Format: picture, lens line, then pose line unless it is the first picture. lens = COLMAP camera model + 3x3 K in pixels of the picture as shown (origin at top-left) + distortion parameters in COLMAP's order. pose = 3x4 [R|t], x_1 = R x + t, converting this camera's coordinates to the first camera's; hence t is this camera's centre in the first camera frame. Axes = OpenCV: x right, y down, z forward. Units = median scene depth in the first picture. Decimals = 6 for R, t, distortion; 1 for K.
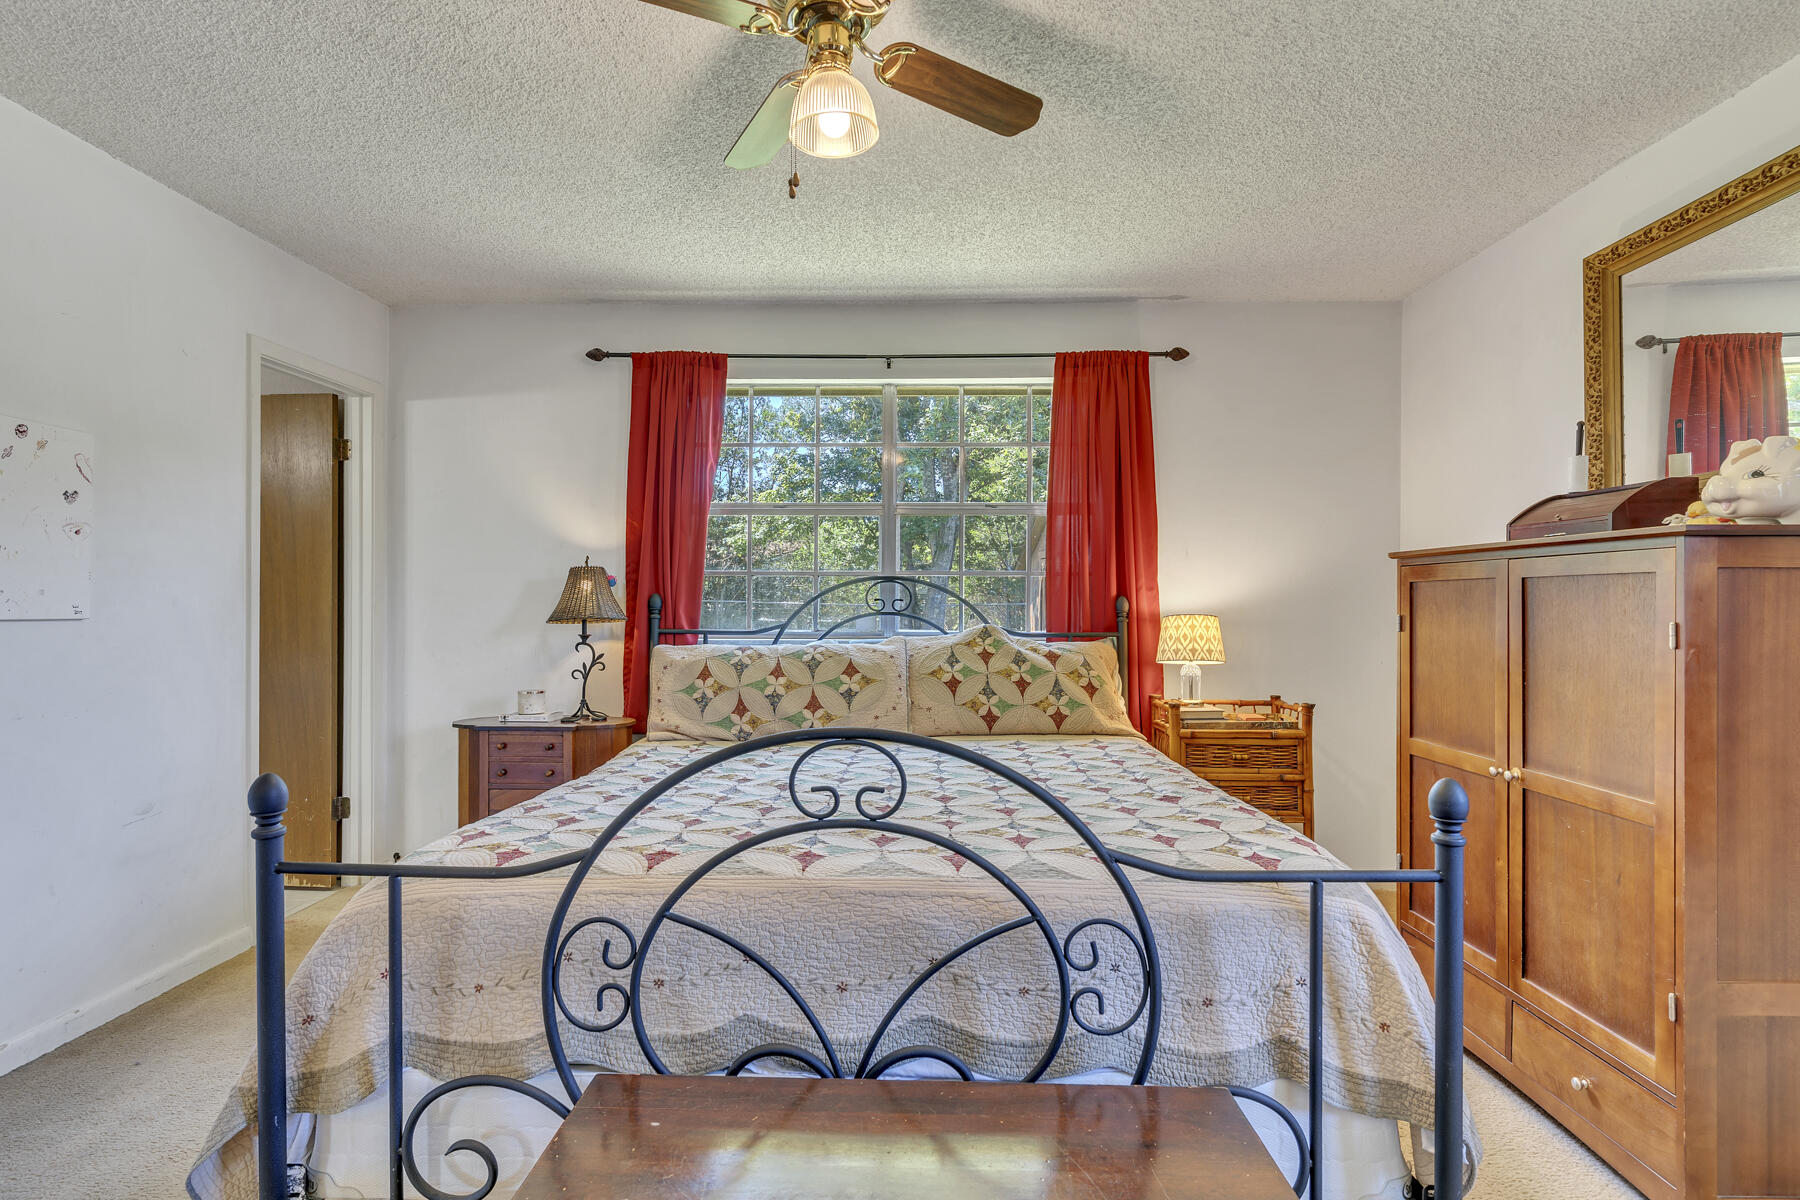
lens RADIAL K [[889.8, 0, 901.1], [0, 889.8, 606.4], [0, 0, 1]] dist [0.002124, 0.000186]
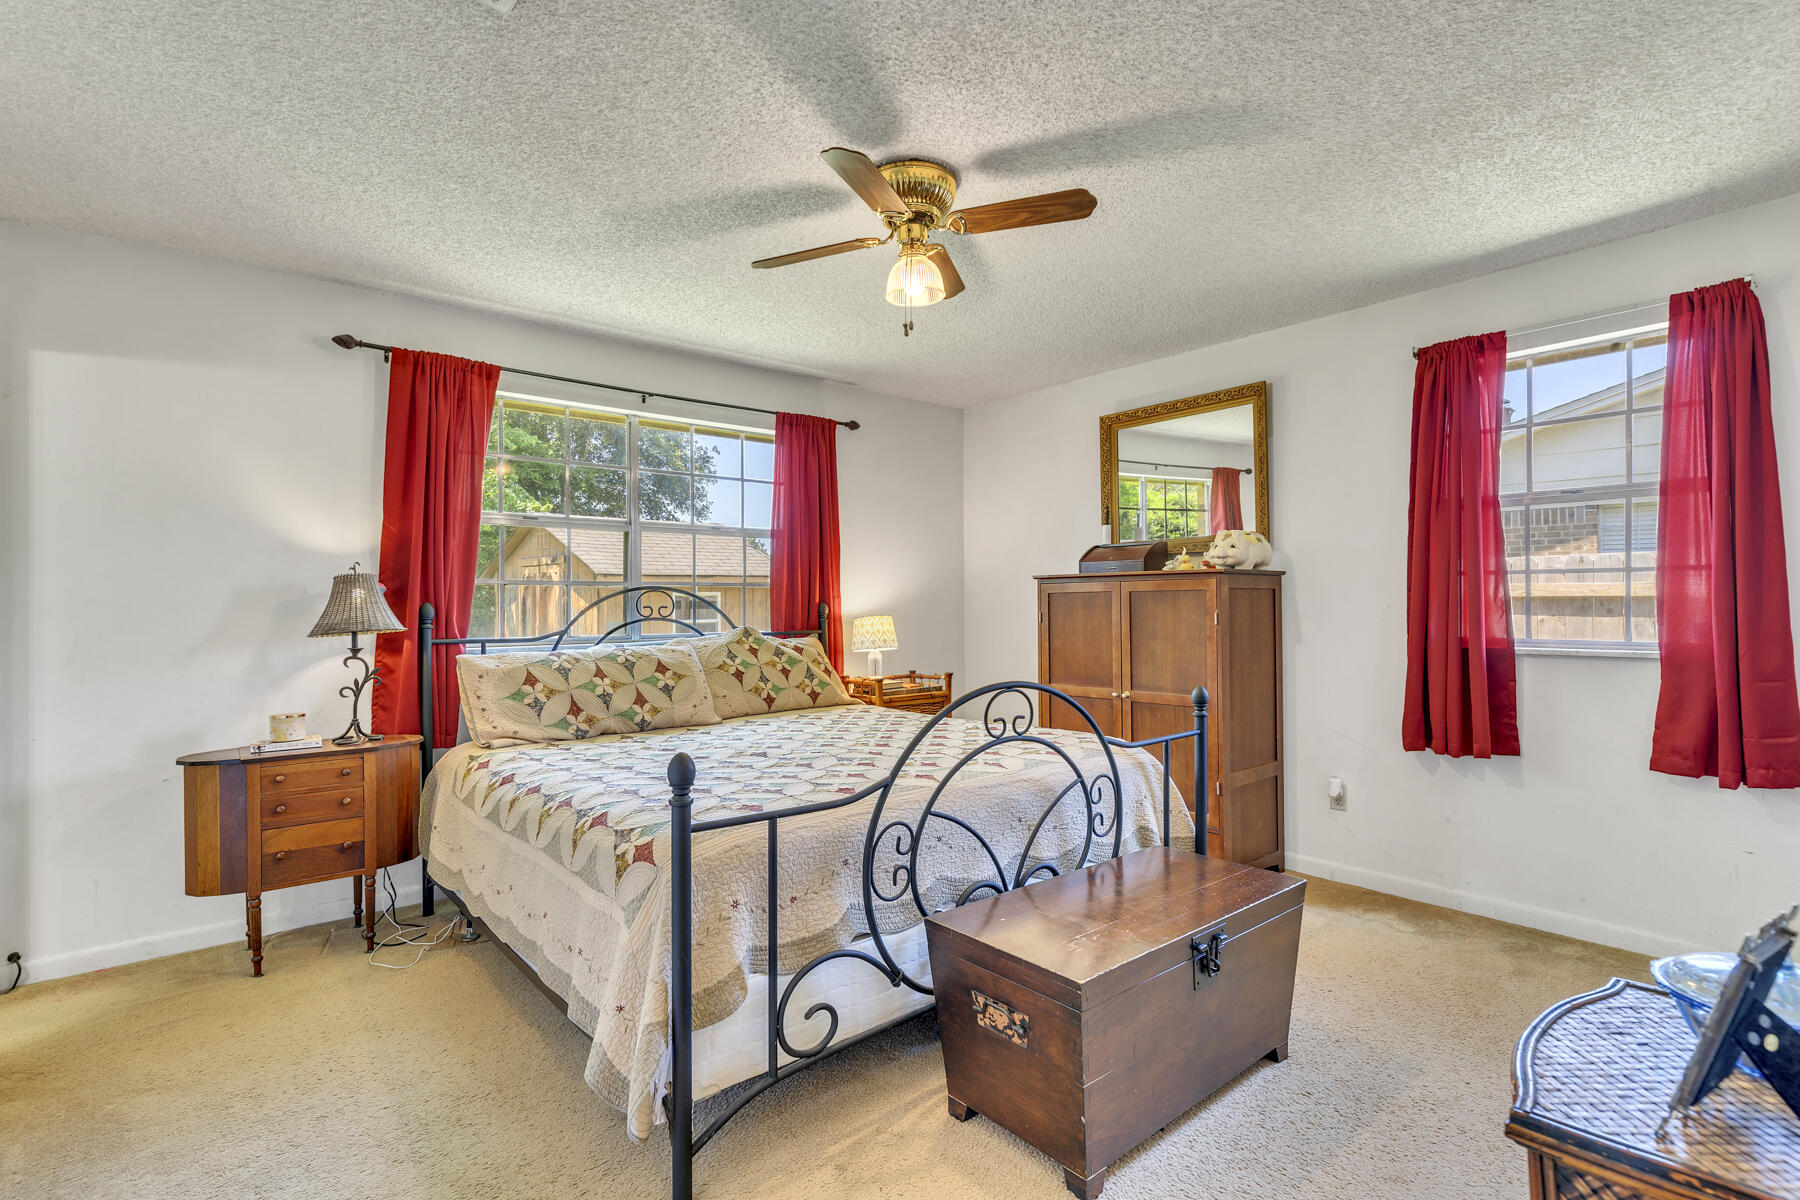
lens RADIAL K [[852.4, 0, 897.2], [0, 852.4, 603.8], [0, 0, 1]] dist [0.001097, 0.000680]
pose [[0.752648, -0.007027, 0.658385, -0.553830], [0.013371, 0.999900, -0.004614, -0.002315], [-0.658287, 0.012276, 0.752667, -0.030448]]
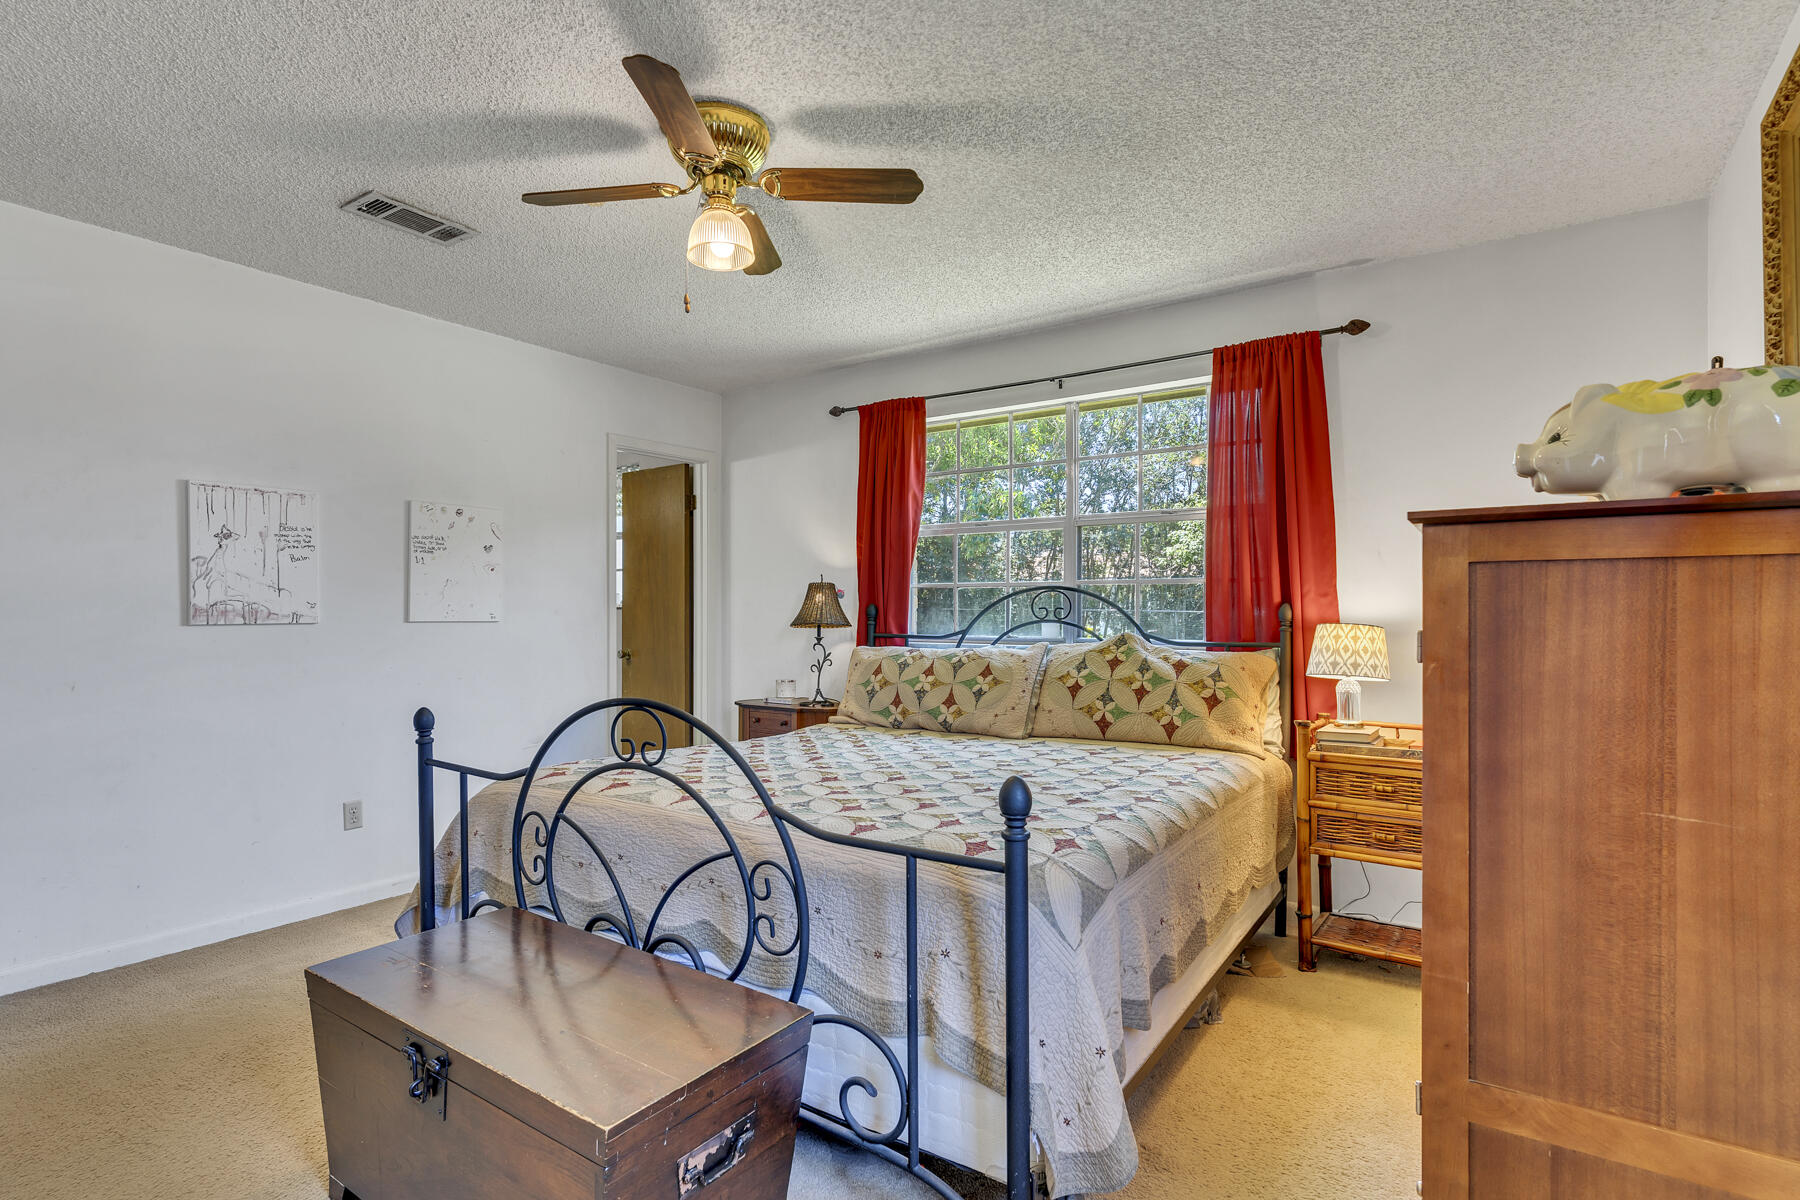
lens RADIAL K [[880.5, 0, 900.9], [0, 880.5, 619.7], [0, 0, 1]] dist [0.000106, 0.000211]
pose [[0.833963, 0.003130, -0.551812, 0.459359], [-0.001385, 0.999993, 0.003580, 0.002960], [0.551819, -0.002221, 0.833961, 0.029821]]
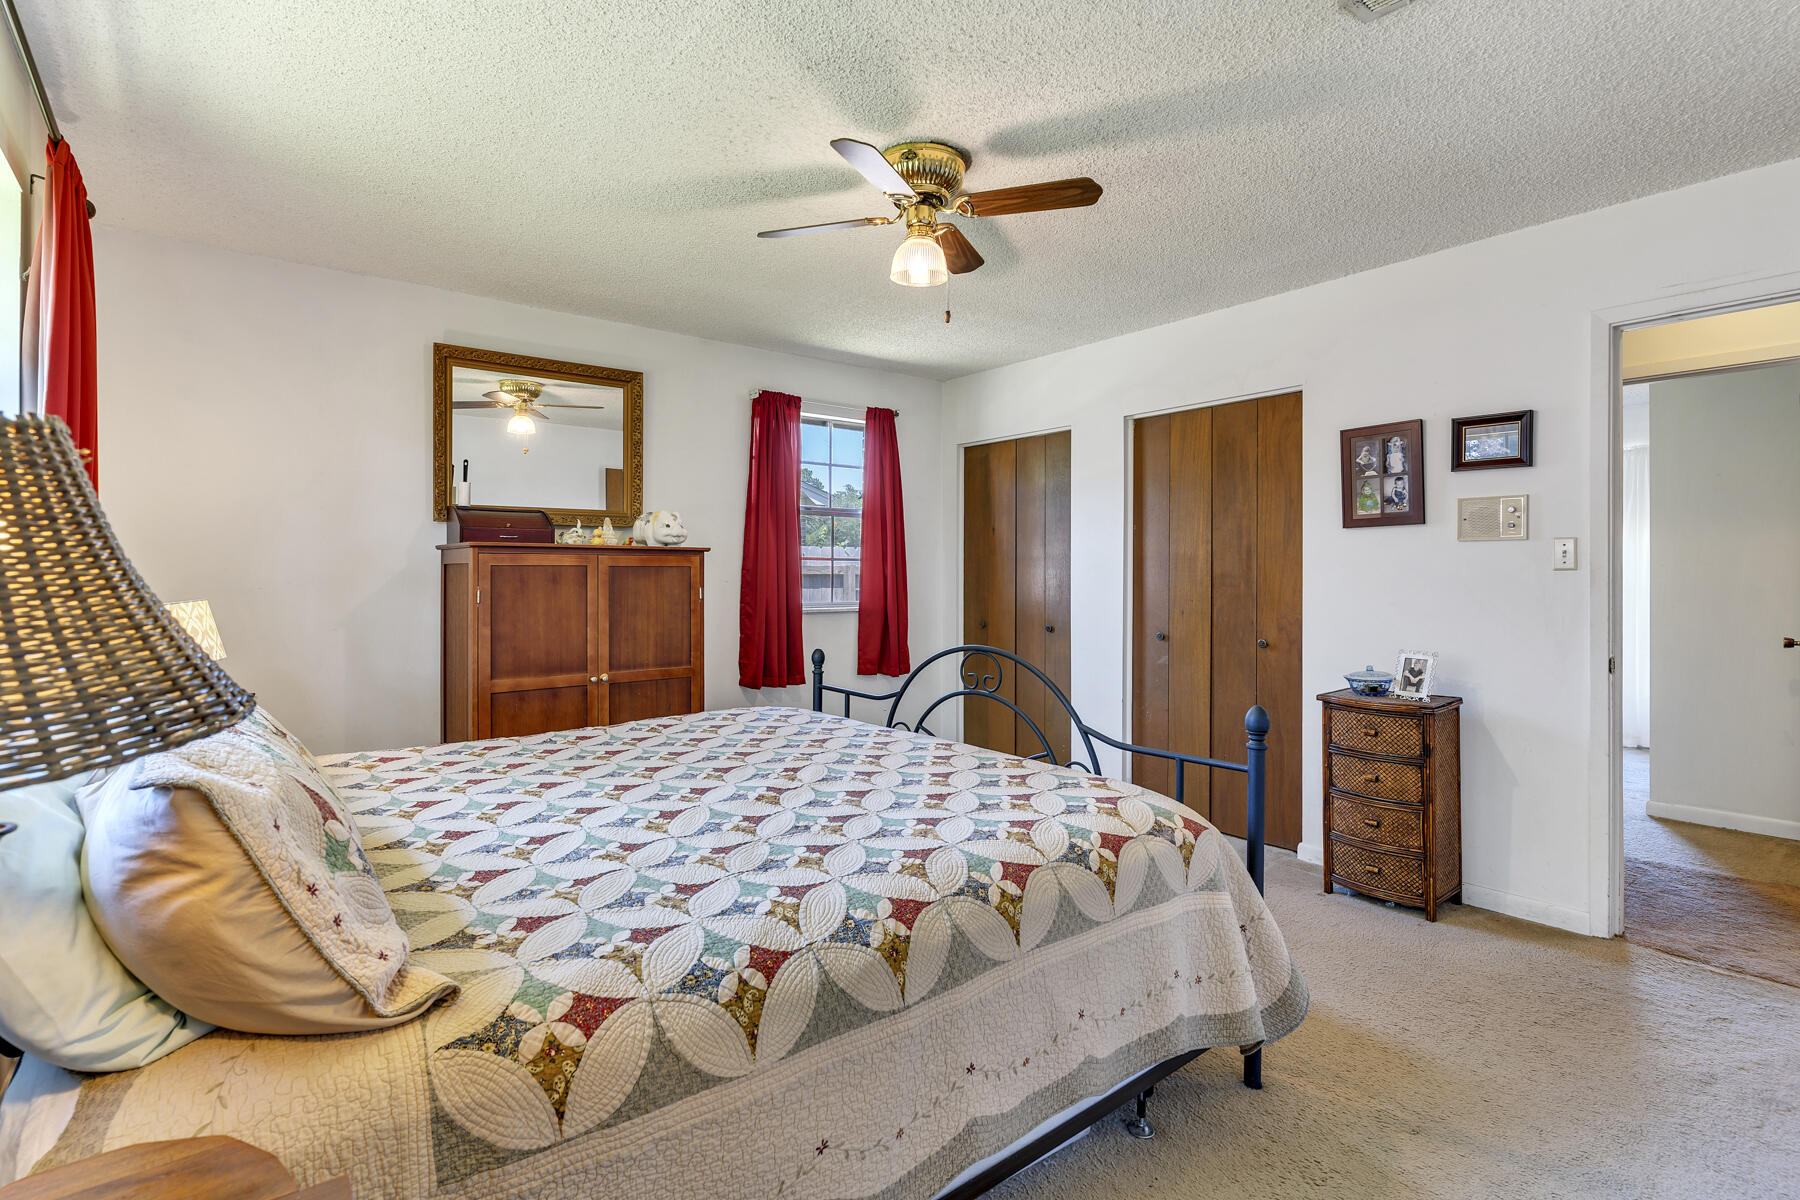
lens RADIAL K [[868.6, 0, 900.6], [0, 868.6, 568.6], [0, 0, 1]] dist [-0.001796, -0.000437]
pose [[-0.641694, 0.000656, 0.766960, -0.632132], [0.002373, 0.999997, 0.001130, -0.016907], [-0.766957, 0.002545, -0.641693, 1.045915]]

● ● ●

Work order »
Copy the preceding data in full and word for word, dropping its pictures.

Result for this task »
Format: picture, lens line, then pose line unless it is the first picture. lens = COLMAP camera model + 3x3 K in pixels of the picture as shown (origin at top-left) + distortion parameters in COLMAP's order. pose = 3x4 [R|t], x_1 = R x + t, converting this camera's coordinates to the first camera's; hence t is this camera's centre in the first camera frame. Axes = OpenCV: x right, y down, z forward. Units = median scene depth in the first picture. Decimals = 6 for R, t, distortion; 1 for K.
lens RADIAL K [[889.8, 0, 901.1], [0, 889.8, 606.4], [0, 0, 1]] dist [0.002124, 0.000186]
lens RADIAL K [[852.4, 0, 897.2], [0, 852.4, 603.8], [0, 0, 1]] dist [0.001097, 0.000680]
pose [[0.752648, -0.007027, 0.658385, -0.553830], [0.013371, 0.999900, -0.004614, -0.002315], [-0.658287, 0.012276, 0.752667, -0.030448]]
lens RADIAL K [[880.5, 0, 900.9], [0, 880.5, 619.7], [0, 0, 1]] dist [0.000106, 0.000211]
pose [[0.833963, 0.003130, -0.551812, 0.459359], [-0.001385, 0.999993, 0.003580, 0.002960], [0.551819, -0.002221, 0.833961, 0.029821]]
lens RADIAL K [[868.6, 0, 900.6], [0, 868.6, 568.6], [0, 0, 1]] dist [-0.001796, -0.000437]
pose [[-0.641694, 0.000656, 0.766960, -0.632132], [0.002373, 0.999997, 0.001130, -0.016907], [-0.766957, 0.002545, -0.641693, 1.045915]]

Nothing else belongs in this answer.